The Miami Dolphins have been here since 1966, so they actually have a history. They have a fan base, and a glory era from which to lure new fans — the mystique of the perfect season — the Hall of Famers like Marino, Czonka…and….well there are others.
The Florida Marlins repeatedly put viable talent on the field almost every year. They’ve got two World Series titles to their credit in just 16 seasons of existence. Impressive by any standard. But they draw slightly better than The Secret Life of Squirrels on the Discovery Channel.
The Heat? A perennial playoff contender in the late 90’s and one championship. Not too bad for a team that only started 20 years ago. But…lots of empty seats. And the one’s that are (save a few diehards) are filled with beautiful people hoping to be seen.
The Panthers. Ice Hockey. NHL Hockey in South Florida. It’s a great game to watch, but somehow watching guys kill each other for three periods on frozen precipitation, then stepping outisde the arena into a tropical paradise…let’s just say it’s a little odd.

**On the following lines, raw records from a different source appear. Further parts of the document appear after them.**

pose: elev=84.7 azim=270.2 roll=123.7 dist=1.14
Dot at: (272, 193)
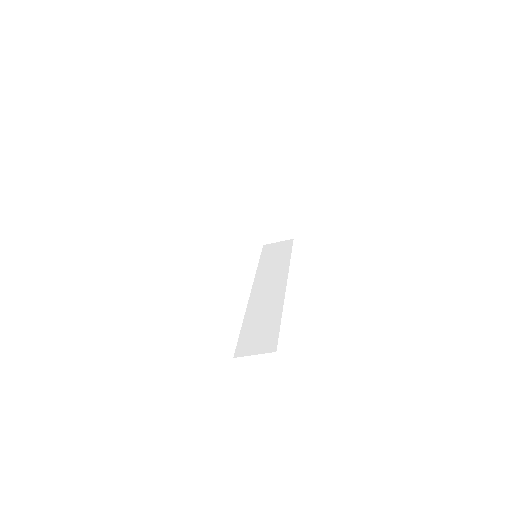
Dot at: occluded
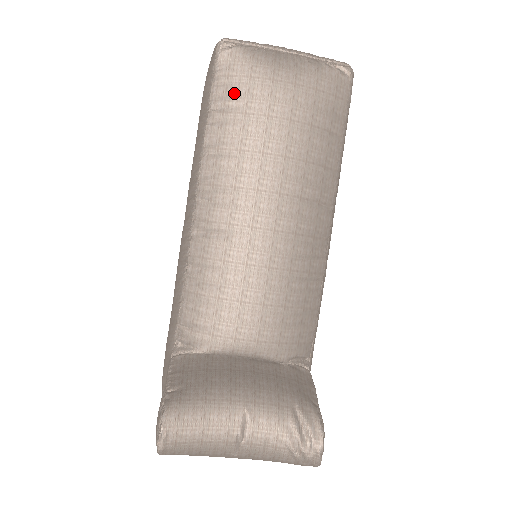
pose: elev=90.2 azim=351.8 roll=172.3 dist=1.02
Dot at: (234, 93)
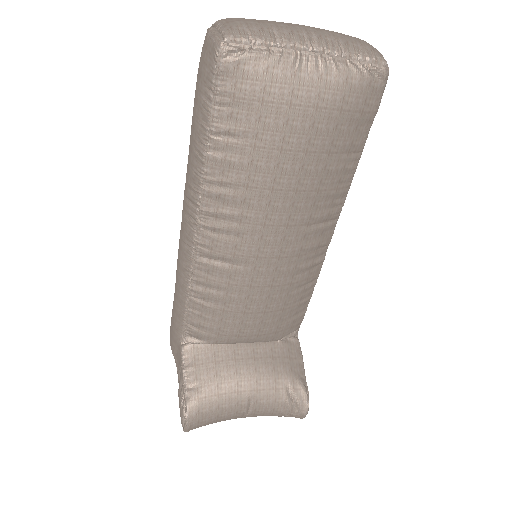
Dot at: (241, 121)
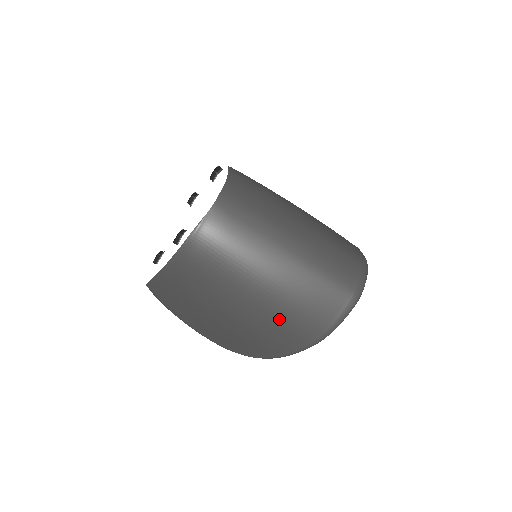
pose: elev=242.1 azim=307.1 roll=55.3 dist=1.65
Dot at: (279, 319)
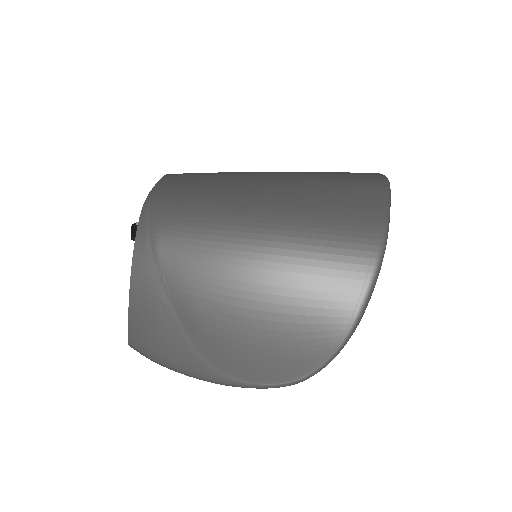
Dot at: (307, 247)
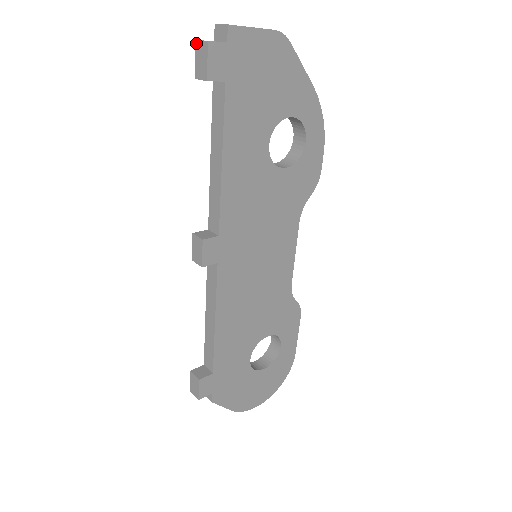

And that’s it really. It’s the fact that we kind of live in Shangrila down here.
Are there too many distractions? Why does the sports scene stink? These questions aren’t exactly new. Sportscasters have been trying to answer them for years. But I haven’t heard the definitive answer yet. The real hardcore sports fans, are transplants from the Northeast, and maybe Chicago. In fact, I’ll go on record and say no metropolitan area in the country has more displaced fans. Not even LA.
Go see the Mets play the Marlins at Dolphins Stadium and count how many blue and orange hats with the interlocking NY are in the seats. I was at a game last season when the Mets fans’ cheer of “Let’s Go Mets” drowned out the Marlins chants. Perhaps drowing out is inaccurate — blew it away is more more like it.

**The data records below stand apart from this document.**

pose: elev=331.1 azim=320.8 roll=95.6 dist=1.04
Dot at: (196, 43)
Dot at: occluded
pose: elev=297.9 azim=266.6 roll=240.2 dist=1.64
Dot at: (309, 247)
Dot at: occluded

Ready for the theories? Ready for the excuses?
Too many distractions. Too many displaced fans. Too much oppressive heat. Too many rainstorms during baseball season.
The teams aren’t winning? WRONG. Even during championship runs, there were plenty of empty seats in the stadium and arenas.
I think I’ve got it. The one answer that really is quite simple. Everywhere you look in South Florida…every park, every makeshift field, every driveway, people are playing sports. EVERYWHERE. They’re playing soccer and basketball and touch football and golf and tennis and baseball. I drive by sports complexes every single day…and no matter what time of the day it is or what time of the year it is…someone is out there…playing. Youth leagues are overflowing. Adult leagues are bursting at the seams. Pick up games have waiting lines.
And so, maybe…just maybe…we’ve been looking at this whole thing from outside in, instead of inside out. Maybe this city, this chunk of land at the end of a peninsula amid palm trees and tropical breezes is the greatest sports area in the country. Only nobody’s watching — they’re too busy getting in the game.